Why does Java still feel bloated nowadays compared to other languages with garbage collection?

"We were after the C++ programmers. We managed to drag a lot of them about halfway to Lisp." -- Guy Steele.

The fundamental problem with Java is that Lisp sucks. Like Lisp, Java was poorly designed and then poorly implemented. McCarthy had the excuse that he didn't know any better. Whoever made Java was just ignorant.

A static type system can have many benefits. Types can detect large classes of bugs. For example, you can eliminate null reference exceptions. Types can be used to dramatically improve performance. For example, by eliminating almost all run-time type checks and by providing polymorphism with no performance impact. Whoever made Java apparently had a very bad understanding of type theory because the design of the JVM not only failed to leverage static types in any way (the JVM immediately discards almost all type information and heap allocated almost everything whether it makes sense to or not, just like Lisp) but they even defined it with fundamental bugs in the type system (Java Arrays Break Type Safety).

But bad design was only half of the story. Sun's JVM was also badly implemented. Faced with Lisp-like bad performance they began frantically building on their dodgy foundation by adding layers upon layers of progressively more sophisticated optimisations that were mostly intended to alleviate the GC due to the ridiculous heap allocation rate. Advanced parallel garbage collection algorithms to parallelize the handling of huge number of unnecessary heap allocations. Escape analysis to try to replace some of the heap allocated locals with stack allocations. And so on. Java ended up rediscovering the sufficiently smart compiler myth from Lisp: trying to optimise around a fundamentally inefficient foundation is like putting lipstick on a pig.

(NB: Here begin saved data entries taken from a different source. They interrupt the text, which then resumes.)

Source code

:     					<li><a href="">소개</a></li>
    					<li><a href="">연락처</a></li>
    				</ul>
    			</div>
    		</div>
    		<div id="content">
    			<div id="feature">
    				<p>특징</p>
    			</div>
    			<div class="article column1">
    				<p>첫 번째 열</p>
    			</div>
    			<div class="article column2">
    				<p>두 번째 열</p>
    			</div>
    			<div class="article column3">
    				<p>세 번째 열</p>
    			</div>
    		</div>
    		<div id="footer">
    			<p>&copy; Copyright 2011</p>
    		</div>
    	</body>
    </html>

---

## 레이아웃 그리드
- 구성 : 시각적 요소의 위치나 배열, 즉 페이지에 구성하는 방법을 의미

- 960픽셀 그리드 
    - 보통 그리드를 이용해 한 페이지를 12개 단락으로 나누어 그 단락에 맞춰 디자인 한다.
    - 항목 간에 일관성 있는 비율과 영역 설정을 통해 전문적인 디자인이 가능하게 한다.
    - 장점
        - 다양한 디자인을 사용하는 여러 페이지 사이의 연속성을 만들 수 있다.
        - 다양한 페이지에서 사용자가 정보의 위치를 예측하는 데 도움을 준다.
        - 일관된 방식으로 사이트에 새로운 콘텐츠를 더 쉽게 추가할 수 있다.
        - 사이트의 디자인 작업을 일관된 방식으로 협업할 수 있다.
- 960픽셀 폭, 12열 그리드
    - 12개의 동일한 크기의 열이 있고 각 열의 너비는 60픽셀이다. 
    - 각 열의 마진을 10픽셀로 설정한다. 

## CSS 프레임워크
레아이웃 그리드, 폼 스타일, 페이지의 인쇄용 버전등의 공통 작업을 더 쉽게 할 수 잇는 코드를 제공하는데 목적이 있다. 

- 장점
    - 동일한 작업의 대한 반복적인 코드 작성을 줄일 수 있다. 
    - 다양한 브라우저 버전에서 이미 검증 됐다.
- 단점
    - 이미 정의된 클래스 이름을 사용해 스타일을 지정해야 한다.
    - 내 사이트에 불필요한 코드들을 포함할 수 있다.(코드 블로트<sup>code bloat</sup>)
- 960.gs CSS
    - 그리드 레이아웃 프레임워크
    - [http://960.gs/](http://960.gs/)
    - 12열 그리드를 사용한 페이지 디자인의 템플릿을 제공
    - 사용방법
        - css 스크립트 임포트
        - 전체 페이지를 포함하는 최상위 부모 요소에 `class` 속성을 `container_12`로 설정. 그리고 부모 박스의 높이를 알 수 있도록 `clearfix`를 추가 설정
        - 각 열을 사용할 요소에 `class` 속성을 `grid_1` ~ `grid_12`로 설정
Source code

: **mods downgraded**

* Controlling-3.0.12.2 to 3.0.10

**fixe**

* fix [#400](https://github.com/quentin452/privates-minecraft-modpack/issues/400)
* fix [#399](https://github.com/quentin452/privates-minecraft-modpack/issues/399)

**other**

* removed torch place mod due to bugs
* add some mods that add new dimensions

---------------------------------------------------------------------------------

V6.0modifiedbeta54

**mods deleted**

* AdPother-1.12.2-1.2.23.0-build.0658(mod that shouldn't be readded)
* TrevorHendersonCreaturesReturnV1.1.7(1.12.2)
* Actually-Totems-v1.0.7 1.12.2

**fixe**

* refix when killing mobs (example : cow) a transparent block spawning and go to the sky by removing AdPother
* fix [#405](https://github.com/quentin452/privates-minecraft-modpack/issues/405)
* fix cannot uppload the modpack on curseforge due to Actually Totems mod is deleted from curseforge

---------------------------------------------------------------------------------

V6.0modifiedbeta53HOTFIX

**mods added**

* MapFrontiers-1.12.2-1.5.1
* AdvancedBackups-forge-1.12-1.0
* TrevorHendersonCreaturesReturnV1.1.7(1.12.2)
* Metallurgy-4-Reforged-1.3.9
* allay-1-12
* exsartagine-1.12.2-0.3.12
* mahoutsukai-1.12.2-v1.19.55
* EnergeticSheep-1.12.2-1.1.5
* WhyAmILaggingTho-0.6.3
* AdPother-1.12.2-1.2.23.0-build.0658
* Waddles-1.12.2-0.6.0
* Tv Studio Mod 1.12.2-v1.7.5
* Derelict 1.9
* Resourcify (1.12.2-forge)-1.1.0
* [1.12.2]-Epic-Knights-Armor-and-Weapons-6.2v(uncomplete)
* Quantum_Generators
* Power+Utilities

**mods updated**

Overall, the result was very bad for JIT compilation performance and also particularly bad for latency and throughput isn't great. That's why Java is so laggy.

.NET had the second mover advantage and, with .NET 2.0 (2005), adopted a more sophisticated foundation with value types and reified generics. This goes a long way to leveraging static type information. Consequently, there is a lot less stress on and contention for the .NET GC and it can achieve good concurrent performance without the same sophisticated features. Simple Ahead-of-Time (AoT) compilation, no escape analysis and so on. Microsoft kept the implementation of .NET lean, stripping out any research ideas that proved to be dispensible. Overall, the result was good for compile times, throughput and latency even though most of the core Framework was written by people who did not understand how to leverage the core design (e.g. you cannot Parse without heap allocating and tuples are heap allocated).

Python (1991) and OCaml (1996) both have simple foundations but without advanced features like concurrent collection (both do memory management under a global lock). Consequently, they achieve reasonable performance on one core and, in particular, good latency.